Outre ces éléments, l’utilisation des armes chimiques fait émerger des tensions internationales notamment sur l’existence même de l’Organisation pour l’interdiction des armes chimiques. La Russie affirmait notamment en 2020 que l’Organisation était « instrumentalisée » par les pays occidentaux pour critiquer le gouvernement syrien.
La pérennisation du conflit
Malgré des accusations de violations des droits de l'homme et de crimes de guerre, Bachar el-Assad se maintient au pouvoir en Syrie et reprend le contrôle d'une large partie du pays.
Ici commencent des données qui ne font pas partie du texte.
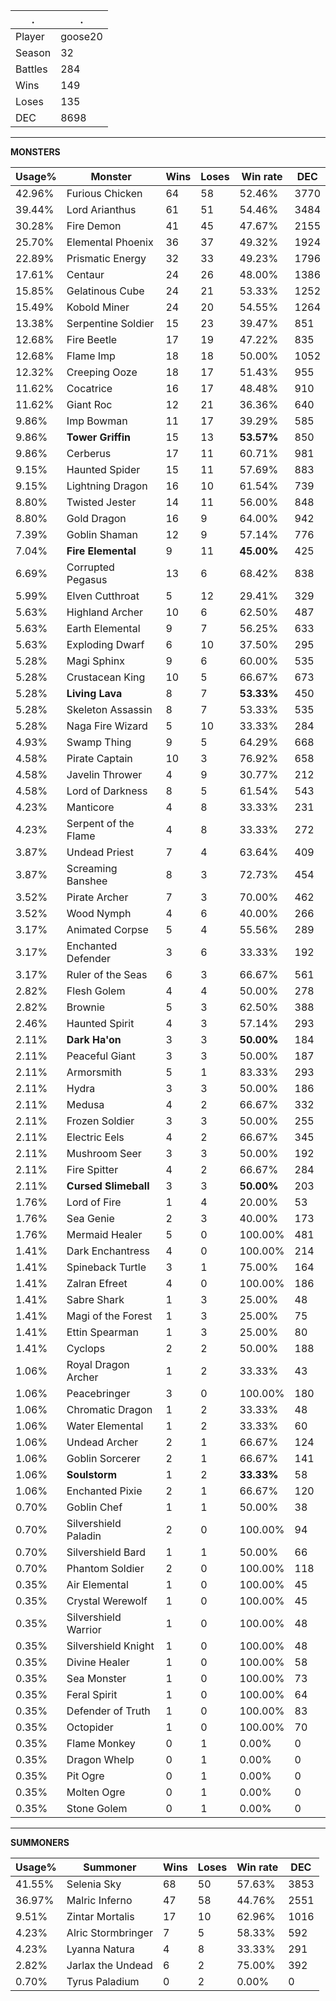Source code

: .|.
|-|-
Player|goose20
Season|32
Battles|284
Wins|149
Loses|135
DEC|8698

---
**MONSTERS**

Usage%|Monster|Wins|Loses|Win rate|DEC|
-|-|-|-|-|-|
42.96%|Furious Chicken|64|58|52.46%|3770|
39.44%|Lord Arianthus|61|51|54.46%|3484|
30.28%|Fire Demon|41|45|47.67%|2155|
25.70%|Elemental Phoenix|36|37|49.32%|1924|
22.89%|Prismatic Energy|32|33|49.23%|1796|
17.61%|Centaur|24|26|48.00%|1386|
15.85%|Gelatinous Cube|24|21|53.33%|1252|
15.49%|Kobold Miner|24|20|54.55%|1264|
13.38%|Serpentine Soldier|15|23|39.47%|851|
12.68%|Fire Beetle|17|19|47.22%|835|
12.68%|Flame Imp|18|18|50.00%|1052|
12.32%|Creeping Ooze|18|17|51.43%|955|
11.62%|Cocatrice|16|17|48.48%|910|
11.62%|Giant Roc|12|21|36.36%|640|
9.86%|Imp Bowman|11|17|39.29%|585|
9.86%|**Tower Griffin**|15|13|**53.57%**|850|
9.86%|Cerberus|17|11|60.71%|981|
9.15%|Haunted Spider|15|11|57.69%|883|
9.15%|Lightning Dragon|16|10|61.54%|739|
8.80%|Twisted Jester|14|11|56.00%|848|
8.80%|Gold Dragon|16|9|64.00%|942|
7.39%|Goblin Shaman|12|9|57.14%|776|
7.04%|**Fire Elemental**|9|11|**45.00%**|425|
6.69%|Corrupted Pegasus|13|6|68.42%|838|
5.99%|Elven Cutthroat|5|12|29.41%|329|
5.63%|Highland Archer|10|6|62.50%|487|
5.63%|Earth Elemental|9|7|56.25%|633|
5.63%|Exploding Dwarf|6|10|37.50%|295|
5.28%|Magi Sphinx|9|6|60.00%|535|
5.28%|Crustacean King|10|5|66.67%|673|
5.28%|**Living Lava**|8|7|**53.33%**|450|
5.28%|Skeleton Assassin|8|7|53.33%|535|
5.28%|Naga Fire Wizard|5|10|33.33%|284|
4.93%|Swamp Thing|9|5|64.29%|668|
4.58%|Pirate Captain|10|3|76.92%|658|
4.58%|Javelin Thrower|4|9|30.77%|212|
4.58%|Lord of Darkness|8|5|61.54%|543|
4.23%|Manticore|4|8|33.33%|231|
4.23%|Serpent of the Flame|4|8|33.33%|272|
3.87%|Undead Priest|7|4|63.64%|409|
3.87%|Screaming Banshee|8|3|72.73%|454|
3.52%|Pirate Archer|7|3|70.00%|462|
3.52%|Wood Nymph|4|6|40.00%|266|
3.17%|Animated Corpse|5|4|55.56%|289|
3.17%|Enchanted Defender|3|6|33.33%|192|
3.17%|Ruler of the Seas|6|3|66.67%|561|
2.82%|Flesh Golem|4|4|50.00%|278|
2.82%|Brownie|5|3|62.50%|388|
2.46%|Haunted Spirit|4|3|57.14%|293|
2.11%|**Dark Ha'on**|3|3|**50.00%**|184|
2.11%|Peaceful Giant|3|3|50.00%|187|
2.11%|Armorsmith|5|1|83.33%|293|
2.11%|Hydra|3|3|50.00%|186|
2.11%|Medusa|4|2|66.67%|332|
2.11%|Frozen Soldier|3|3|50.00%|255|
2.11%|Electric Eels|4|2|66.67%|345|
2.11%|Mushroom Seer|3|3|50.00%|192|
2.11%|Fire Spitter|4|2|66.67%|284|
2.11%|**Cursed Slimeball**|3|3|**50.00%**|203|
1.76%|Lord of Fire|1|4|20.00%|53|
1.76%|Sea Genie|2|3|40.00%|173|
1.76%|Mermaid Healer|5|0|100.00%|481|
1.41%|Dark Enchantress|4|0|100.00%|214|
1.41%|Spineback Turtle|3|1|75.00%|164|
1.41%|Zalran Efreet|4|0|100.00%|186|
1.41%|Sabre Shark|1|3|25.00%|48|
1.41%|Magi of the Forest|1|3|25.00%|75|
1.41%|Ettin Spearman|1|3|25.00%|80|
1.41%|Cyclops|2|2|50.00%|188|
1.06%|Royal Dragon Archer|1|2|33.33%|43|
1.06%|Peacebringer|3|0|100.00%|180|
1.06%|Chromatic Dragon|1|2|33.33%|48|
1.06%|Water Elemental|1|2|33.33%|60|
1.06%|Undead Archer|2|1|66.67%|124|
1.06%|Goblin Sorcerer|2|1|66.67%|141|
1.06%|**Soulstorm**|1|2|**33.33%**|58|
1.06%|Enchanted Pixie|2|1|66.67%|120|
0.70%|Goblin Chef|1|1|50.00%|38|
0.70%|Silvershield Paladin|2|0|100.00%|94|
0.70%|Silvershield Bard|1|1|50.00%|66|
0.70%|Phantom Soldier|2|0|100.00%|118|
0.35%|Air Elemental|1|0|100.00%|45|
0.35%|Crystal Werewolf|1|0|100.00%|45|
0.35%|Silvershield Warrior|1|0|100.00%|48|
0.35%|Silvershield Knight|1|0|100.00%|48|
0.35%|Divine Healer|1|0|100.00%|58|
0.35%|Sea Monster|1|0|100.00%|73|
0.35%|Feral Spirit|1|0|100.00%|64|
0.35%|Defender of Truth|1|0|100.00%|83|
0.35%|Octopider|1|0|100.00%|70|
0.35%|Flame Monkey|0|1|0.00%|0|
0.35%|Dragon Whelp|0|1|0.00%|0|
0.35%|Pit Ogre|0|1|0.00%|0|
0.35%|Molten Ogre|0|1|0.00%|0|
0.35%|Stone Golem|0|1|0.00%|0|

---
**SUMMONERS**

Usage%|Summoner|Wins|Loses|Win rate|DEC|
-|-|-|-|-|-|
41.55%|Selenia Sky|68|50|57.63%|3853|
36.97%|Malric Inferno|47|58|44.76%|2551|
9.51%|Zintar Mortalis|17|10|62.96%|1016|
4.23%|Alric Stormbringer|7|5|58.33%|592|
4.23%|Lyanna Natura|4|8|33.33%|291|
2.82%|Jarlax the Undead|6|2|75.00%|392|
0.70%|Tyrus Paladium|0|2|0.00%|0|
Cependant, les infrastructures sont dévastées, l'économie est en ruine, dans un contexte de crise humanitaire. Plus de 13 millions de personnes ont été déplacées à l'intérieur de la Syrie, et plus de 6 millions ont fui le pays. Le bilan humain de la guerre en Syrie est considérable : près de 500 000 morts, dont plus de 150 000 civils. Aujourd'hui, plus de 10 ans après, le conflit s’est pérennisé et des affrontements réguliers ont toujours lieu.
Depuis 2022, la Syrie connaît sa plus importante crise alimentaire : plus de 60 % de la population syrienne souffre de la faim. La difficulté de ravitaillement à cause de la situation difficile du passage de la frontière avec les Nations Unies, ayant passé un accord d'une durée de 6 mois afin de ravitailler le pays en nourriture et matériel de soin, fait que la crise de la faim s’intensifie. La prolongation d'un an de cet accord proposée par l'Irlande et la Norvège a été rejetée par la Russie, qui a répété son intention de fermer le poste frontière. La fermeture de ce dernier point de passage ne permettrait plus à l'ONU d'acheminer de l'aide humanitaire comme de la nourriture, de l'eau potable et des médicaments à travers la frontière syro-turque, entrainant ainsi une catastrophe humanitaire sur la population syrienne n’ayant plus de moyens de ressources courants au sein du pays.
L’Est du pays demeure sous le contrôle kurde des Forces démocratiques syriennes. Au nord, la Turquie contrôle les territoires le long de sa frontière, à travers des milices locales. Le nord-est du pays étant exposé au risque permanent d'attaques par les extrémistes de l’État Islamique la difficulté pour venir en aide à la population s’intensifie.
Plus de 10 ans après le début de la manifestation pacifiste ayant mené à une guerre civile, la Syrie semble être toujours loin de la paix. La résolution du conflit syrien et la reconstruction du pays s'avèrent difficiles. Plus de 90 pour cent de la population syrienne vit dans la pauvreté. Le manque de transports de denrées alimentaires ainsi que la hausse des prix des aliments et de l'énergie en raison de la guerre en Ukraine aggravent encore la crise humanitaire précaire des personnes affamées.